Impacto de las curvas de rendimiento controladas en los tipos de cambio
Si los tipos de interés estuvieran controlados, dejarían de reflejar los fundamentales económicos y se convertirían en un elemento de[…]
Si los tipos de interés estuvieran controlados, dejarían de reflejar los fundamentales económicos y se convertirían en un elemento de arbitraje entre las políticas monetaria y fiscal. El Banco de Japón (BoJ) fija los tipos de interés japoneses en torno al 0% con un vencimiento de hasta 10 años. Al fijar los tipos de interés en el 0% en los primeros 10 años de vencimiento, se ha eliminado totalmente el contenido informativo del rendimiento. En la actualidad no refleja las expectativas de crecimiento e inflación de los inversores, pero permite que Japón registre el mayor déficit fiscal (5% del PIB) y mantenga la mayor deuda pública (224% del PIB) del mundo desarrollado, señala Yves Longchamp, Head of Research de ETHENEA Independent Investors.

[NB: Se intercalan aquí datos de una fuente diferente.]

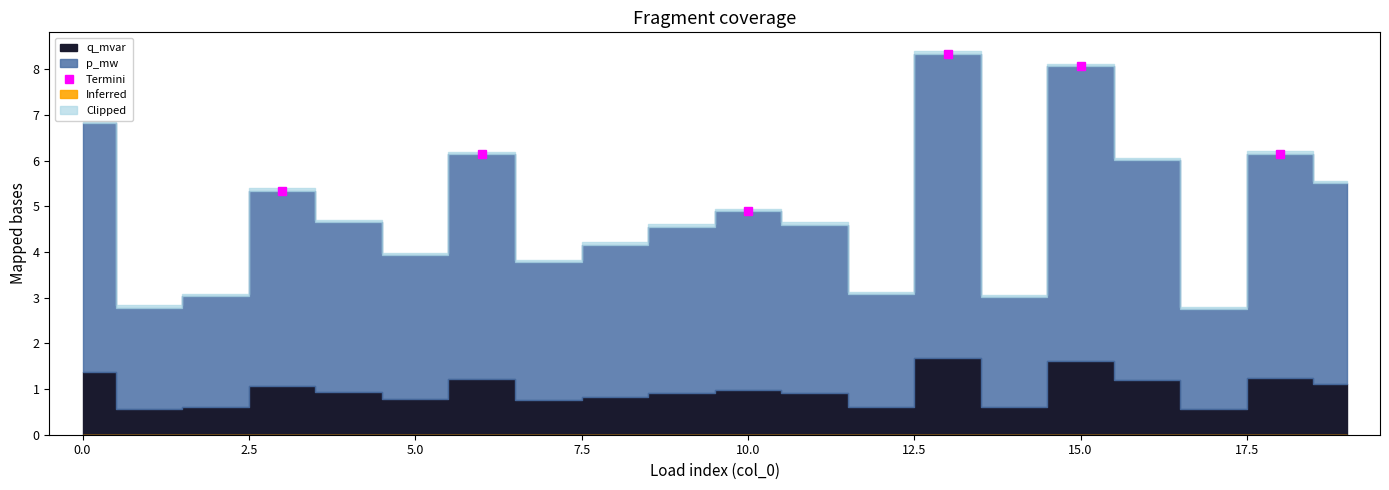

How many values exceed 6?

4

Con curvas de rendimiento controladas, los inversores perderían una valiosa brújula y las economías una variable de ajuste clave. A modo de ejemplo, es bien sabido que la forma de la curva de rendimientos proporciona una indicación fiable de si se aproxima o no una recesión. En Japón, el Banco de Japón marca una forma plana o, para decirlo simplemente, no indica nada sobre el futuro, ya que no es normal - lo que indica crecimiento y/o inflación -, ni invertida - lo que señala recesión y/o deflación. Con este telón de fondo, la curva de rendimientos del gobierno no puede utilizarse ya de forma significativa para valorar otras clases de activos o para adaptarse a las diferentes condiciones económicas nacionales y al riesgo en una unión monetaria, por citar algunos ejemplos. Ignorar una realidad no la hace menos real. En este contexto, consideramos que los tipos de cambio desempeñarán un papel cada vez más importante en la formulación y el ajuste de las diferencias en los fundamentales económicos.
Continuando con el ejemplo japonés, el yen es una de las monedas más infravaloradas del mundo desarrollado. Esto ilustra que en un mundo en el que la información se extrae de la curva de rendimientos, existen ajustes monetarios masivos. Por otra parte, la elevada prima de riesgo asociada a la elevada deuda pública y al elevado déficit fiscal, que suele reflejarse en la curva de rendimientos, se descuenta en el precio de la divisa japonesa. De acuerdo con las estimaciones de valor razonable, el yen se encuentra entre un 20% y un 30% infravalorado frente al dólar estadounidense.
El hecho de que John Maynard Keynes lo dijera o no carece de importancia, pero la pregunta retórica: «Cuando los acontecimientos cambian, yo cambio de opinión. ¿Qué hace usted, señor?» sigue siendo pertinente hoy en día. El mundo ha cambiado mucho en los últimos quince años y las futuras respuestas políticas se adaptarán a la nueva situación. En el actual entorno económico de crecimiento moderado, productividad reducida, bajos niveles de inflación y tipos de interés, abultados balances de los bancos centrales y elevada deuda pública, ha surgido una estrecha colaboración entre política fiscal y política monetaria. A esta colaboración la llamamos mutualismo.
El mutualismo se basa en gran medida en el control de las curvas de rendimiento, con la consiguiente pérdida de una valiosa brújula para los inversores y de una variable de ajuste clave para las economías. Ignorar una realidad no la hace menos real. En este contexto, consideramos que los tipos de cambio desempeñarán un papel cada vez más importante en la formulación y el ajuste de las diferencias en los fundamentales económicos.